Content starts
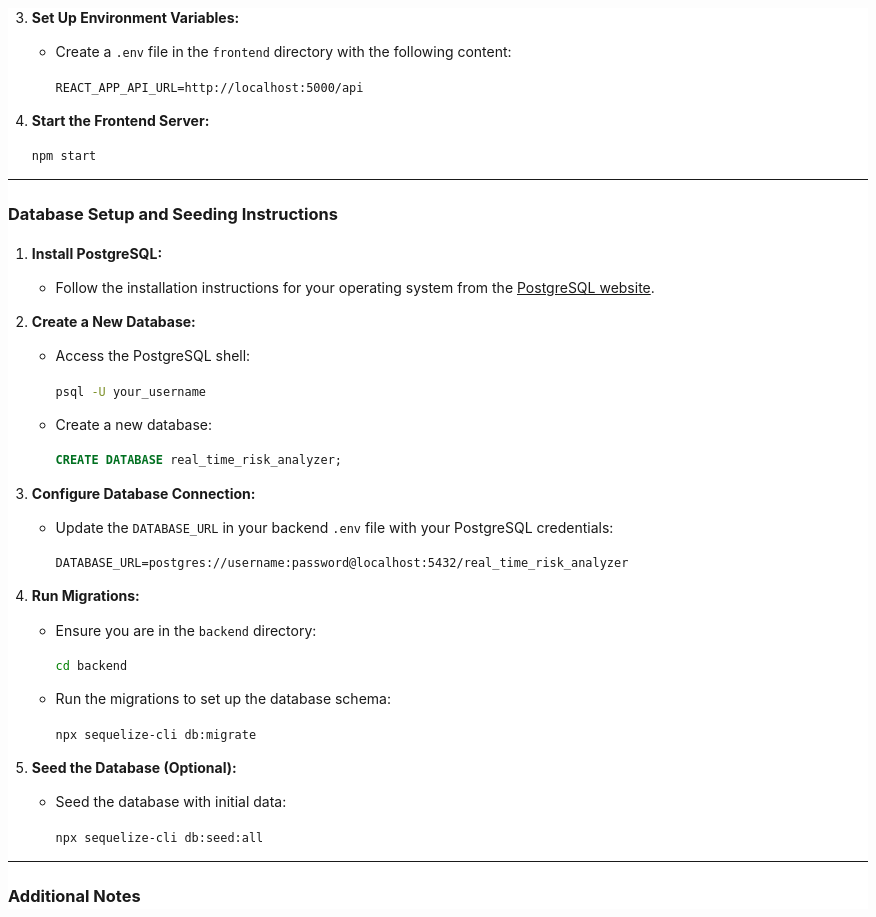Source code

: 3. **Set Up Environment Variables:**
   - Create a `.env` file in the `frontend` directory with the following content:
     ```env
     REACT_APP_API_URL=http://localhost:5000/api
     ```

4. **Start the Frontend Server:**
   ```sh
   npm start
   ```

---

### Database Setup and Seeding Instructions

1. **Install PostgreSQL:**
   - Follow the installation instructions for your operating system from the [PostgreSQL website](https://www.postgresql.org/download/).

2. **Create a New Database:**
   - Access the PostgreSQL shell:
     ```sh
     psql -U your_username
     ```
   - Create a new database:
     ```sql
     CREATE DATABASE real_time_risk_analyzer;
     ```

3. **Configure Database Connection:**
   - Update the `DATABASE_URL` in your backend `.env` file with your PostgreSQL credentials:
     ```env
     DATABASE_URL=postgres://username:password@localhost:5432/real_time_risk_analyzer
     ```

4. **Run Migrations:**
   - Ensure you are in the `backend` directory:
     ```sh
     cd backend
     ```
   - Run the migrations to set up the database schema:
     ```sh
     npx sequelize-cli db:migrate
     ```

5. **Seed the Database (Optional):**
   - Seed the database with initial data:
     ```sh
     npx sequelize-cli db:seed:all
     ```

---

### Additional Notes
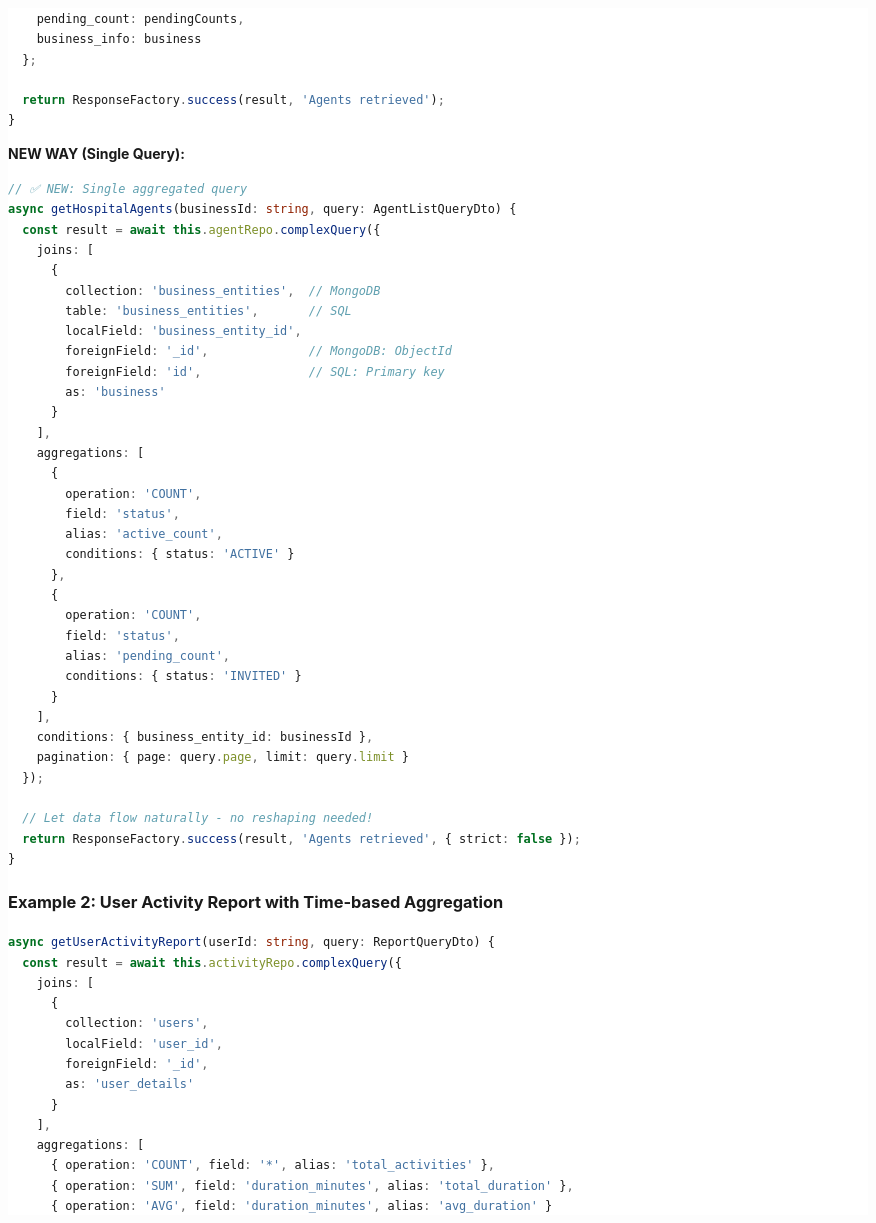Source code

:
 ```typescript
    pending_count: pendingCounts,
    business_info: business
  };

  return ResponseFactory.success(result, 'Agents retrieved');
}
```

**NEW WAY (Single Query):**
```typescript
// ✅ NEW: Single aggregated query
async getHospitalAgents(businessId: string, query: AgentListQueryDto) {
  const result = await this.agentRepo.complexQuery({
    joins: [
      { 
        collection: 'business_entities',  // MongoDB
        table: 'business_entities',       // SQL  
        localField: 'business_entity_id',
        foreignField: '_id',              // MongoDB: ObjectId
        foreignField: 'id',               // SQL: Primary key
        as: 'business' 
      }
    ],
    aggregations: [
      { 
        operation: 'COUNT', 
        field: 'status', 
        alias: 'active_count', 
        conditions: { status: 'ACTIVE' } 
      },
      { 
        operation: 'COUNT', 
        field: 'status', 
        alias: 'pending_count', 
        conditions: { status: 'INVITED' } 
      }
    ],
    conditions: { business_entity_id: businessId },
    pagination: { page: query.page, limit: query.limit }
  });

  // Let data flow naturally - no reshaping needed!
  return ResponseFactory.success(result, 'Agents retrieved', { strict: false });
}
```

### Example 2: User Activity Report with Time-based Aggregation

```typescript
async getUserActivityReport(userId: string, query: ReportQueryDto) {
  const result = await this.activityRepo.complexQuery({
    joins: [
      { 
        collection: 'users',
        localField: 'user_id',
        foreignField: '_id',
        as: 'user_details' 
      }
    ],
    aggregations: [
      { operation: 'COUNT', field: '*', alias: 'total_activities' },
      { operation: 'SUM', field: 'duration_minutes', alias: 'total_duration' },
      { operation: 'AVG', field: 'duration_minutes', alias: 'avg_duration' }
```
Content ends
* [ASSIGNMENT] Only lines holding the word "return" are wanted here; copy each from the listing.

* [EXERCISE ANSWER]
  return ResponseFactory.success(result, 'Agents retrieved');
  return ResponseFactory.success(result, 'Agents retrieved', { strict: false });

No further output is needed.